- Micah's mono. ( January - August)
- A new breast lump followed by a lumpectomy and biopsy. ( February)
- Port-a-cath issues --- who could forget the port! (May - August)
- Two insane surgeries (May/July)
- Johnny's job --- well what can I say about that? It came out of the left field somewhere. (July)
WARNING!!! Crazy woman on the loose! She's over Go ahead just hit me over the head and call me nuts! Singing sha- la -la- la- de- da.... Hey where did I go? Do you remember when I was sane? Hey now I'm your crazy loony girl! Just slipping and a sliding around the funny farm.
OK seriously, I can't say this word enough...seriously... life has been a bit like living on the wild side for the better part of this year. I know many of you know the feeling. One day you're just out for a row down the River of Hope and the next you're Living in the Land of Woe, hiding out in the Cave of " I Told You So" and eventually tossing about on the Sea of "You're Going Down Baby" !
Living life from the edge of shock and fear can lead to the total unraveling of your strength but I do not believe your foundation during times like these crack. No I know from experience it does not fall apart but it sure shakes a lot. But then that may have something to do with the larger than life size beast on your trail!
Yes she's around every corner and not just creeping up from behind mind you. No my dear there is no creeping about her.
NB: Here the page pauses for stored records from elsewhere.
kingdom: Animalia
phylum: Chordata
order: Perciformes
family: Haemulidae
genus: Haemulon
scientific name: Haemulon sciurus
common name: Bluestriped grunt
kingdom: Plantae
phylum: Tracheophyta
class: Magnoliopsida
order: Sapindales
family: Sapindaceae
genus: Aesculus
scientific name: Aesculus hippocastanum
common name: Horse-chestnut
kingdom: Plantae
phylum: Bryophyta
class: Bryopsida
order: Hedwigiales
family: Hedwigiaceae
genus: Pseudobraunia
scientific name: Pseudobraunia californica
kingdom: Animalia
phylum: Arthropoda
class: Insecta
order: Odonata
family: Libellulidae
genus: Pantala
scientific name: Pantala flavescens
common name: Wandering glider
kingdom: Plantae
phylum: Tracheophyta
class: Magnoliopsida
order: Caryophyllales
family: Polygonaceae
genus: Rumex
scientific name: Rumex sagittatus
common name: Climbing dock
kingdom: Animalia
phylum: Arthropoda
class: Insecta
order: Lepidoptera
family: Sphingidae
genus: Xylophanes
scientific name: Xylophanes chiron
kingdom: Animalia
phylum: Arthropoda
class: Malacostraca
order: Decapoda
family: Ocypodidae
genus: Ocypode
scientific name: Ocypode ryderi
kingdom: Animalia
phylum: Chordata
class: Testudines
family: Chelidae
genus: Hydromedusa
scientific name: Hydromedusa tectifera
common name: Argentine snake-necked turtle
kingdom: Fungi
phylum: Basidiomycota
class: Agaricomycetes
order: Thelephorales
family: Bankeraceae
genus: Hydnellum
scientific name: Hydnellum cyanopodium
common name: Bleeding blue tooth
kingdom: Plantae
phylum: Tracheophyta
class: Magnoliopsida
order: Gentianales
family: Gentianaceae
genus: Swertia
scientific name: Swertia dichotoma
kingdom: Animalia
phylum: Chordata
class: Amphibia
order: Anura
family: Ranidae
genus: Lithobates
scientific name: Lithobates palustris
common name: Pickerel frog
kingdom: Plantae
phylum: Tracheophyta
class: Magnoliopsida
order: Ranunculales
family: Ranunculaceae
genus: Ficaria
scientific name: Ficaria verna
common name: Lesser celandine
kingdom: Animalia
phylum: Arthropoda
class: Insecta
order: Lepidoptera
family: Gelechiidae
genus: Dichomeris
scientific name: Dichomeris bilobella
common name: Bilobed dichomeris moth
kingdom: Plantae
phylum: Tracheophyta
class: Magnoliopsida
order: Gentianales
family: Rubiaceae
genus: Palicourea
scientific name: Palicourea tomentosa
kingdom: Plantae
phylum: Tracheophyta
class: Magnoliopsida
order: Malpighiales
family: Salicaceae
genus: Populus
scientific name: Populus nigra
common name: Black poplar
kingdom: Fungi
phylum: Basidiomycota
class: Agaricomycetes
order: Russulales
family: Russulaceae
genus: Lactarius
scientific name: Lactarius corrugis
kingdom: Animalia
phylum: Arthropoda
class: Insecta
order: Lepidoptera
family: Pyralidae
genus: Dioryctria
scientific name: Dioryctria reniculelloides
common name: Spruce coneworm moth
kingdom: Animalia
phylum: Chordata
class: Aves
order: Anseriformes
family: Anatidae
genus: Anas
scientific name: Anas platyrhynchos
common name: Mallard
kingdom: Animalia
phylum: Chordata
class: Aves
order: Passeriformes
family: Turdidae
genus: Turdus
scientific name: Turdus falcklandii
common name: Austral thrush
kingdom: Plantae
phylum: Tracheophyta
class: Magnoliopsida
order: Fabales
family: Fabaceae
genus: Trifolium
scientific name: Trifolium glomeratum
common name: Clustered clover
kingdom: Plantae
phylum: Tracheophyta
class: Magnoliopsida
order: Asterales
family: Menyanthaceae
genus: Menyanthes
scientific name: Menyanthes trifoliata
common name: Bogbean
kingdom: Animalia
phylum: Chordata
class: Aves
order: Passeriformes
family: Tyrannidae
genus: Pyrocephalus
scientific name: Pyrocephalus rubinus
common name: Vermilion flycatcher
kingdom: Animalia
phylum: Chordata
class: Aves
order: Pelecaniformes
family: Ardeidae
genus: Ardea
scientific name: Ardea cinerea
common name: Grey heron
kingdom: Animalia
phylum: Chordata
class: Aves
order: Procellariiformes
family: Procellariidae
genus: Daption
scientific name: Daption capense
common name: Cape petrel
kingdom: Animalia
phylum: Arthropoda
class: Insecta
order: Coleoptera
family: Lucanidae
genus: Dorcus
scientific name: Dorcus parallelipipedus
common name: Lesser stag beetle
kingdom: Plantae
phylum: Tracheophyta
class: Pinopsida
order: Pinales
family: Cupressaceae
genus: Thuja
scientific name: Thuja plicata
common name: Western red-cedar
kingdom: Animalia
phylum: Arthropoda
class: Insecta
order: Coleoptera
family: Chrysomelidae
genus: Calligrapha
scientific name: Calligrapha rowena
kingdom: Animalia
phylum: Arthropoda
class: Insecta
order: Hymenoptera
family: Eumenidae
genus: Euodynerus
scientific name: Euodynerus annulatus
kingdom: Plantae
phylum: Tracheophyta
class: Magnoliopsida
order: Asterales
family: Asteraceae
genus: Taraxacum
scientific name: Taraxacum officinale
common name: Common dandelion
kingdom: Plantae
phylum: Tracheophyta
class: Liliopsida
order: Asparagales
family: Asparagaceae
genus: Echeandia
The beast, Cancezilla, is a big, ugly, bad beast chasing you from one corner of her world to the other. She is mean and heartless yet even when one of us falls under her feet or is dragged into her den of terror there is hope. Why you ask? Well let me tell you this my friend because no one is ever left behind! We are a band of sister sand brothers navigating our way through Cancezilla's land of the lost.
But you see this is the thing: When we say no one gets left behind it isn't just a one time thing. No way no how. Where would any of us be without the continuing support of our Band of Sisterhood? We can fall apart, fall down and completely unravel knowing we have the support and mercy of friends and fellow survivors to help pick up the pieces.
So yes I have had my year of " There she goes again" but I have not been left by all. Thinking about how I have had the love and support of so many along the road this year brings me to tears. Even when I have hidden myself away or wailed loud enough to wake the zombies I have never been left behind. These are the moments I treasure, the ones that speak to me and carry me back to the River of Hope.
Sure the zombies may be peeking around the next corner, and yes Cancezilla may still be treading through the land but I know no matter how far behind I fall I will NEVER be left to face the angry villagers with pitchforks and torches alone!